Michal Škapa
Bio
Michal Škapa (*1978) is one of the most distinctive artists associated with the Czech graffiti scene, a member and leading figure of the strong generation of graffiti writers that emerged onto the scene in the mid-1990s. The quality of his work is further confirmed by the fact that he managed to establish himself in the gallery world. In his fine art, he works with a number of different media and formats, including murals, acrylic abstract paintings, figurative airbrush compositions, and site-specific installations and objects. He is also a graphic designer, a co-founder of the Analog!Bros screen-printing workshop, and a close collaborator of the BiggBoss publishing house. His works have been exhibited at numerous important shows in his field, including the still-legendary international survey of graffiti and street art Names (2008) and Stuck on the City (2012) at Prague City Gallery.
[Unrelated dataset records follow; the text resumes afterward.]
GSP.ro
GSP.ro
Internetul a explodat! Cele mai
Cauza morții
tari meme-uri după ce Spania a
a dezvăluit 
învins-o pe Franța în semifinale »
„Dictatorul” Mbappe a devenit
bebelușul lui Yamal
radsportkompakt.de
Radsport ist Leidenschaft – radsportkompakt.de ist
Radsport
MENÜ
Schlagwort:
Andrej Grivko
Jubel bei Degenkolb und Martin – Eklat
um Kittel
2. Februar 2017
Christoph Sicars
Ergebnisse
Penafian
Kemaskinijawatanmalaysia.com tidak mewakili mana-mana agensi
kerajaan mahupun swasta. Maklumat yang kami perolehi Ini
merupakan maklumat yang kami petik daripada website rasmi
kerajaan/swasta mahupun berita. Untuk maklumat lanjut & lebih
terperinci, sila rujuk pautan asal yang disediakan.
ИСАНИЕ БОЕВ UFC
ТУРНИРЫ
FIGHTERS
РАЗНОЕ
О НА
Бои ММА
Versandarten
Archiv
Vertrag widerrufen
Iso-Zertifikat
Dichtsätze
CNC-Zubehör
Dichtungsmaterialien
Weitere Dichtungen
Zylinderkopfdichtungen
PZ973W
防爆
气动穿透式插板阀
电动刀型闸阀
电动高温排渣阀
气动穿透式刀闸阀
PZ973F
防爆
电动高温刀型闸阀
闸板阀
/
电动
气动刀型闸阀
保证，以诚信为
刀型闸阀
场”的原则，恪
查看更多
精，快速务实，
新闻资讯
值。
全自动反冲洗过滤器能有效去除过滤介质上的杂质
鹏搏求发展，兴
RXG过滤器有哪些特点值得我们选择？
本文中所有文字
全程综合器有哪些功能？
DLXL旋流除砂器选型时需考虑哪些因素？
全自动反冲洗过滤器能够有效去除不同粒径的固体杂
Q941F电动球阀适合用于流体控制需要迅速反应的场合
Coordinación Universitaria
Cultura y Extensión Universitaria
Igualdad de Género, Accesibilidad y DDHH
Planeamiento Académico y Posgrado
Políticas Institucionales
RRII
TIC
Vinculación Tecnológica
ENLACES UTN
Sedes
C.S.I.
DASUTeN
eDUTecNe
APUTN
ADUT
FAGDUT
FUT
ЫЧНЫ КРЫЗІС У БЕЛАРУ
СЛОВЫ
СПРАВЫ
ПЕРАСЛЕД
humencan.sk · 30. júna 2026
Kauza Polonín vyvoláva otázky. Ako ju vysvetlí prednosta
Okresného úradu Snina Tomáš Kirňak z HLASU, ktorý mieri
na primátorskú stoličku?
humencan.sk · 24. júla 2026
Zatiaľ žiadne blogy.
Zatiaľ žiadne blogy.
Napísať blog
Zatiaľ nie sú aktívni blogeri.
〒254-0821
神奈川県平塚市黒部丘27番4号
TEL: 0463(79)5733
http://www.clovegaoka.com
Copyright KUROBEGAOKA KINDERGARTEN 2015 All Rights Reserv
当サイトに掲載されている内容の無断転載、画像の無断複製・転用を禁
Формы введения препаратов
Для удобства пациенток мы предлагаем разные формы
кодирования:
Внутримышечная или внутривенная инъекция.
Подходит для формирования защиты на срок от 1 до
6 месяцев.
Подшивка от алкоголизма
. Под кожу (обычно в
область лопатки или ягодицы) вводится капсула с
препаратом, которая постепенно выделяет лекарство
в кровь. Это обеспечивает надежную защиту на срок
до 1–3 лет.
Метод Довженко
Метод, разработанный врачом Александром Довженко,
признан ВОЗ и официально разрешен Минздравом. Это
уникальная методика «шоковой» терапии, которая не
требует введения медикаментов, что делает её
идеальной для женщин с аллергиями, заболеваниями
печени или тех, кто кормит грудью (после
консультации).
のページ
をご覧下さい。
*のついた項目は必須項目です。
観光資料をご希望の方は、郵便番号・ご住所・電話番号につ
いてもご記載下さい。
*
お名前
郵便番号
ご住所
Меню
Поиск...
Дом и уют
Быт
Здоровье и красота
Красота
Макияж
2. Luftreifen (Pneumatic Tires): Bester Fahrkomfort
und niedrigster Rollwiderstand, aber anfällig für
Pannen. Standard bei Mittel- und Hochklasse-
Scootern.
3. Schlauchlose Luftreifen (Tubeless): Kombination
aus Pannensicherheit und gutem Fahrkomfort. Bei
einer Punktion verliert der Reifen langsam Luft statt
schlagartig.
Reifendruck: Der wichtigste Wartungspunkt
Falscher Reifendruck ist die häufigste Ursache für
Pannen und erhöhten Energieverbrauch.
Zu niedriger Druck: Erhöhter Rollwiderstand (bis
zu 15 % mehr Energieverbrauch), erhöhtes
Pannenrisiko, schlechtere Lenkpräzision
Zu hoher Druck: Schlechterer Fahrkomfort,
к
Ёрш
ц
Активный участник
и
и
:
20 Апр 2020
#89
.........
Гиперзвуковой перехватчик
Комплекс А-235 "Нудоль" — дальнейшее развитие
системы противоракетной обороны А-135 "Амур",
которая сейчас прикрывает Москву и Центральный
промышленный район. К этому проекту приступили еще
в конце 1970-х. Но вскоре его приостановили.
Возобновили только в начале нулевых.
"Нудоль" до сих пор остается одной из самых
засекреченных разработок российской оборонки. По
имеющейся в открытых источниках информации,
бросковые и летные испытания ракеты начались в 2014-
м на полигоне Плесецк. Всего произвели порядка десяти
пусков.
He also represented the Czech Republic at Expo 2010 in Shanghai. Important solo exhibitions include 00 Nothing at Trafo Gallery (2011), From One Wall to Another at GAVU Cheb (2012), and the groundbreaking Graffoman at Prague’s Chemistry Gallery (2014). This last show inspired his successful 2017 exhibition Analfabet at Trafo Gallery, which included his first large catalogue. In 2018, he not only participated in the Signal festival with the outdoor neon installation Revelation, but also and above all spent the year putting together his largest solo exhibition to date, Babylon at Villa Pellé. In 2019, he created a fifteen-meter-tall neon sculpture for the DEPO2015 building in Pilsen as part of the Blik Blik festival of lights, which included an exhibition inside the building. Škapa spent 2020 working on a number of different neon projects, including one in Brno’s Vlněna building and another on the facade of the new Telegraph Gallery in Olomouc. Also that year, he returned to creating outdoor works and painted a series of large-format murals. After the practice run at Brno’s Vlněna and a sound barrier in Prague-Veleslavín, he launched into his largest project ever, covering a 350-meter-long wall immediately adjoining one of the runways at Václav Havel Airport with his original art. The mural, titled Kosmos, thus welcomes visitors to Prague from a distance. Škapa also decorated a new community center in the city’s Prosek neighborhood. Another recent undertaking was the exhibition Polis at the Bethlehem Chapel Gallery, where he showed a set of his urban compositions.